Problem: Simple example with non-orthogonal tangent space basis vectors.
Let \( x(u,v) = u a + v b \), where \( u,v \) are scalar parameters, and \( a, b \) are non-null and non-colinear constant four-vectors. Write out the fundamental theorem for surfaces with respect to this parameterization.
Answer
The tangent basis vectors are just \( \Bx_u = a, \Bx_v = b \), with reciprocals
\begin{equation}\label{eqn:relativisticSurface:660}
\Bx^u = \Bx_v \cdot \inv{ \Bx_u \wedge \Bx_v } = b \cdot \inv{ a \wedge b },
\end{equation}
and
\begin{equation}\label{eqn:relativisticSurface:680}
\Bx^v = -\Bx_u \cdot \inv{ \Bx_u \wedge \Bx_v } = -a \cdot \inv{ a \wedge b }.
\end{equation}
The fundamental theorem, with respect to this surface, when written out explicitly takes the form
\begin{equation}\label{eqn:relativisticSurface:700}
\int F \, du dv\, \lr{ a \wedge b } \inv{ a \wedge b } \cdot \lr{ a \PD{u}{} – b \PD{v}{} } G
=
\int F \lr{ a du – b dv } G.
\end{equation}
This is a good example to illustrate the geometry of the line integral circulation.

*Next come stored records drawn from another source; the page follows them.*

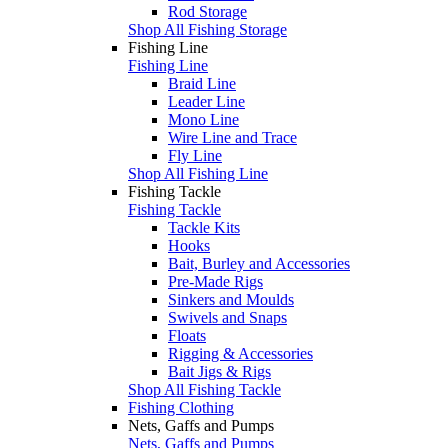
Rod Storage
Shop All Fishing Storage
Fishing Line
Fishing Line
Braid Line
Leader Line
Mono Line
Wire Line and Trace
Fly Line
Shop All Fishing Line
Fishing Tackle
Fishing Tackle
Tackle Kits
Hooks
Bait, Burley and Accessories
Pre-Made Rigs
Sinkers and Moulds
Swivels and Snaps
Floats
Rigging & Accessories
Bait Jigs & Rigs
Shop All Fishing Tackle
Fishing Clothing
Nets, Gaffs and Pumps
Nets, Gaffs and Pumps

Suppose that we are integrating over \( u \in [0,1], v \in [0,1] \). In this case, the line integral really means
\begin{equation}\label{eqn:relativisticSurface:720}
\begin{aligned}
\int &F \lr{ a du – b dv } G
=
+
\int F(u,1) (+a du) G(u,1)
+
\int F(u,0) (-a du) G(u,0) \\
&\quad+
\int F(1,v) (-b dv) G(1,v)
+
\int F(0,v) (+b dv) G(0,v),
\end{aligned}
\end{equation}
which is a path around the spacetime parallelogram spanned by \( u, v \), as illustrated in fig. 1, which illustrates the orientation of the bivector area element with the arrows around the exterior of the parallelogram: \( 0 \rightarrow a \rightarrow a + b \rightarrow b \rightarrow 0 \).